▼

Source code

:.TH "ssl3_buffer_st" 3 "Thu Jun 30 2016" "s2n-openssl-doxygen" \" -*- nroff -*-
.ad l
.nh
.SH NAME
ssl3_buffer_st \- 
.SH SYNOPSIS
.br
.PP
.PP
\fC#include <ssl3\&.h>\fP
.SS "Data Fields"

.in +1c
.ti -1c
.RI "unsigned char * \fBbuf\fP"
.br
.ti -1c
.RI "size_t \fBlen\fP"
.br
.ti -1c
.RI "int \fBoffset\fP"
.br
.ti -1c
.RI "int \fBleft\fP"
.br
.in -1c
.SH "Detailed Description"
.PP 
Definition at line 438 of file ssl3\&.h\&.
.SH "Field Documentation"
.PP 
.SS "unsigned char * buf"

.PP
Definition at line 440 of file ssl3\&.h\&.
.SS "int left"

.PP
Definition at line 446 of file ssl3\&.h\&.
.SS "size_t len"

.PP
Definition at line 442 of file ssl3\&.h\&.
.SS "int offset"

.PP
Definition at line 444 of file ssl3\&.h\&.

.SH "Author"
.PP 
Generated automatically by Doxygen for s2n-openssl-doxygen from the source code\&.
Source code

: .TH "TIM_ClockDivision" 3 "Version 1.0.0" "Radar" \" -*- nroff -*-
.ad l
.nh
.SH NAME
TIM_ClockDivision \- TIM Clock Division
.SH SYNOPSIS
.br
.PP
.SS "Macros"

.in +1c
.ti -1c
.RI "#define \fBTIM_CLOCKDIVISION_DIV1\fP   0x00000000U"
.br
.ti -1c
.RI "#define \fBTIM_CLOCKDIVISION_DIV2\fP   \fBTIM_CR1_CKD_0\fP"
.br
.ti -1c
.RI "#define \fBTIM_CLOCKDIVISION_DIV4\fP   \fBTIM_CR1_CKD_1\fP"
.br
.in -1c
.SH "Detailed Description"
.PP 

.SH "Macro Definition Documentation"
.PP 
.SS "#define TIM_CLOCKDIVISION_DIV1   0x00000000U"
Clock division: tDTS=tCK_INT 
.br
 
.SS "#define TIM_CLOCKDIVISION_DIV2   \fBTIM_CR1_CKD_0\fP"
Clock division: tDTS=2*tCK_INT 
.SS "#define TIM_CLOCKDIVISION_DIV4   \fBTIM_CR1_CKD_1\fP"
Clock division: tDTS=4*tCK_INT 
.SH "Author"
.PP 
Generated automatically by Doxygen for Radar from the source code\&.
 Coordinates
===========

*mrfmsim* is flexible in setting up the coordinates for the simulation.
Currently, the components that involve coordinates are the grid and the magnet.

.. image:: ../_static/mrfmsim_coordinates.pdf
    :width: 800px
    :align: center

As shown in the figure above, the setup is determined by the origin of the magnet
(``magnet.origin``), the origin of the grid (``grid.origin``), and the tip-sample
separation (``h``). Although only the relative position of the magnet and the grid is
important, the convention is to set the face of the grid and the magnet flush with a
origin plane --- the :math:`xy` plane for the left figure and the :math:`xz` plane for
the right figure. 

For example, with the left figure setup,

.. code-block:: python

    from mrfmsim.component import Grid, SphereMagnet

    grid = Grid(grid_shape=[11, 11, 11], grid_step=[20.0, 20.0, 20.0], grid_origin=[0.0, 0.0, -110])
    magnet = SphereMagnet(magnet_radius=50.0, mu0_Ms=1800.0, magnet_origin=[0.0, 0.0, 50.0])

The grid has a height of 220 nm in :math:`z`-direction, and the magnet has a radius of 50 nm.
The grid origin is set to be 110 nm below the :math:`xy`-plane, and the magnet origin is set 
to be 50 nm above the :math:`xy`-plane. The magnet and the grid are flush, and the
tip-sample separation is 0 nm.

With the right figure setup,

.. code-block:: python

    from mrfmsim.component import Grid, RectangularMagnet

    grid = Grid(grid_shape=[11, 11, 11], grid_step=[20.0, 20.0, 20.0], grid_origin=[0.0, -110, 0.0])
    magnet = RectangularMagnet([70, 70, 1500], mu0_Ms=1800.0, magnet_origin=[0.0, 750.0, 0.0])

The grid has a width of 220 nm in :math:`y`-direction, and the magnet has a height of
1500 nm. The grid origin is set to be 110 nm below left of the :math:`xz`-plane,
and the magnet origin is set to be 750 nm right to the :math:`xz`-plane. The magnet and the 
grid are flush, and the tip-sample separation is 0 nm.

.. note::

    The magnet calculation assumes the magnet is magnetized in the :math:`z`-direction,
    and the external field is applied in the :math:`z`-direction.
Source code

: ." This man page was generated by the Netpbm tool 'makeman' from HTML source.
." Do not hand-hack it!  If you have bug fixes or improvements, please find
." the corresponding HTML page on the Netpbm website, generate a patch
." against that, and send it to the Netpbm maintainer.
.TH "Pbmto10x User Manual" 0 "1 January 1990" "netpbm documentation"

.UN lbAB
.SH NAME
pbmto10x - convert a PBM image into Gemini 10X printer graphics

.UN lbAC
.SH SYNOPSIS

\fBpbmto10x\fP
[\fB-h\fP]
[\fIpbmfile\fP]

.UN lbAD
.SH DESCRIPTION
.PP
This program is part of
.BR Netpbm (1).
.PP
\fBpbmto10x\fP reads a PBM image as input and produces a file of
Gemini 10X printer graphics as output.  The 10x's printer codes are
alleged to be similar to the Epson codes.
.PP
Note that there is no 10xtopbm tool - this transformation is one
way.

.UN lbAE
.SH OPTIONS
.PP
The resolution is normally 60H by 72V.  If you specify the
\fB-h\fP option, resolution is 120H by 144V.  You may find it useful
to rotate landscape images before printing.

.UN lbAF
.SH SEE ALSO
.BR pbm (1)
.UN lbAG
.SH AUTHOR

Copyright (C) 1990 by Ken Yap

▲

Print every line of the records above without a single difference.

Source code

:.TH "ssl3_buffer_st" 3 "Thu Jun 30 2016" "s2n-openssl-doxygen" \" -*- nroff -*-
.ad l
.nh
.SH NAME
ssl3_buffer_st \- 
.SH SYNOPSIS
.br
.PP
.PP
\fC#include <ssl3\&.h>\fP
.SS "Data Fields"

.in +1c
.ti -1c
.RI "unsigned char * \fBbuf\fP"
.br
.ti -1c
.RI "size_t \fBlen\fP"
.br
.ti -1c
.RI "int \fBoffset\fP"
.br
.ti -1c
.RI "int \fBleft\fP"
.br
.in -1c
.SH "Detailed Description"
.PP 
Definition at line 438 of file ssl3\&.h\&.
.SH "Field Documentation"
.PP 
.SS "unsigned char * buf"

.PP
Definition at line 440 of file ssl3\&.h\&.
.SS "int left"

.PP
Definition at line 446 of file ssl3\&.h\&.
.SS "size_t len"

.PP
Definition at line 442 of file ssl3\&.h\&.
.SS "int offset"

.PP
Definition at line 444 of file ssl3\&.h\&.

.SH "Author"
.PP 
Generated automatically by Doxygen for s2n-openssl-doxygen from the source code\&.
Source code

: .TH "TIM_ClockDivision" 3 "Version 1.0.0" "Radar" \" -*- nroff -*-
.ad l
.nh
.SH NAME
TIM_ClockDivision \- TIM Clock Division
.SH SYNOPSIS
.br
.PP
.SS "Macros"

.in +1c
.ti -1c
.RI "#define \fBTIM_CLOCKDIVISION_DIV1\fP   0x00000000U"
.br
.ti -1c
.RI "#define \fBTIM_CLOCKDIVISION_DIV2\fP   \fBTIM_CR1_CKD_0\fP"
.br
.ti -1c
.RI "#define \fBTIM_CLOCKDIVISION_DIV4\fP   \fBTIM_CR1_CKD_1\fP"
.br
.in -1c
.SH "Detailed Description"
.PP 

.SH "Macro Definition Documentation"
.PP 
.SS "#define TIM_CLOCKDIVISION_DIV1   0x00000000U"
Clock division: tDTS=tCK_INT 
.br
 
.SS "#define TIM_CLOCKDIVISION_DIV2   \fBTIM_CR1_CKD_0\fP"
Clock division: tDTS=2*tCK_INT 
.SS "#define TIM_CLOCKDIVISION_DIV4   \fBTIM_CR1_CKD_1\fP"
Clock division: tDTS=4*tCK_INT 
.SH "Author"
.PP 
Generated automatically by Doxygen for Radar from the source code\&.
 Coordinates
===========

*mrfmsim* is flexible in setting up the coordinates for the simulation.
Currently, the components that involve coordinates are the grid and the magnet.

.. image:: ../_static/mrfmsim_coordinates.pdf
    :width: 800px
    :align: center

As shown in the figure above, the setup is determined by the origin of the magnet
(``magnet.origin``), the origin of the grid (``grid.origin``), and the tip-sample
separation (``h``). Although only the relative position of the magnet and the grid is
important, the convention is to set the face of the grid and the magnet flush with a
origin plane --- the :math:`xy` plane for the left figure and the :math:`xz` plane for
the right figure. 

For example, with the left figure setup,

.. code-block:: python

    from mrfmsim.component import Grid, SphereMagnet

    grid = Grid(grid_shape=[11, 11, 11], grid_step=[20.0, 20.0, 20.0], grid_origin=[0.0, 0.0, -110])
    magnet = SphereMagnet(magnet_radius=50.0, mu0_Ms=1800.0, magnet_origin=[0.0, 0.0, 50.0])

The grid has a height of 220 nm in :math:`z`-direction, and the magnet has a radius of 50 nm.
The grid origin is set to be 110 nm below the :math:`xy`-plane, and the magnet origin is set 
to be 50 nm above the :math:`xy`-plane. The magnet and the grid are flush, and the
tip-sample separation is 0 nm.

With the right figure setup,

.. code-block:: python

    from mrfmsim.component import Grid, RectangularMagnet

    grid = Grid(grid_shape=[11, 11, 11], grid_step=[20.0, 20.0, 20.0], grid_origin=[0.0, -110, 0.0])
    magnet = RectangularMagnet([70, 70, 1500], mu0_Ms=1800.0, magnet_origin=[0.0, 750.0, 0.0])

The grid has a width of 220 nm in :math:`y`-direction, and the magnet has a height of
1500 nm. The grid origin is set to be 110 nm below left of the :math:`xz`-plane,
and the magnet origin is set to be 750 nm right to the :math:`xz`-plane. The magnet and the 
grid are flush, and the tip-sample separation is 0 nm.

.. note::

    The magnet calculation assumes the magnet is magnetized in the :math:`z`-direction,
    and the external field is applied in the :math:`z`-direction.
Source code

: ." This man page was generated by the Netpbm tool 'makeman' from HTML source.
." Do not hand-hack it!  If you have bug fixes or improvements, please find
." the corresponding HTML page on the Netpbm website, generate a patch
." against that, and send it to the Netpbm maintainer.
.TH "Pbmto10x User Manual" 0 "1 January 1990" "netpbm documentation"

.UN lbAB
.SH NAME
pbmto10x - convert a PBM image into Gemini 10X printer graphics

.UN lbAC
.SH SYNOPSIS

\fBpbmto10x\fP
[\fB-h\fP]
[\fIpbmfile\fP]

.UN lbAD
.SH DESCRIPTION
.PP
This program is part of
.BR Netpbm (1).
.PP
\fBpbmto10x\fP reads a PBM image as input and produces a file of
Gemini 10X printer graphics as output.  The 10x's printer codes are
alleged to be similar to the Epson codes.
.PP
Note that there is no 10xtopbm tool - this transformation is one
way.

.UN lbAE
.SH OPTIONS
.PP
The resolution is normally 60H by 72V.  If you specify the
\fB-h\fP option, resolution is 120H by 144V.  You may find it useful
to rotate landscape images before printing.

.UN lbAF
.SH SEE ALSO
.BR pbm (1)
.UN lbAG
.SH AUTHOR

Copyright (C) 1990 by Ken Yap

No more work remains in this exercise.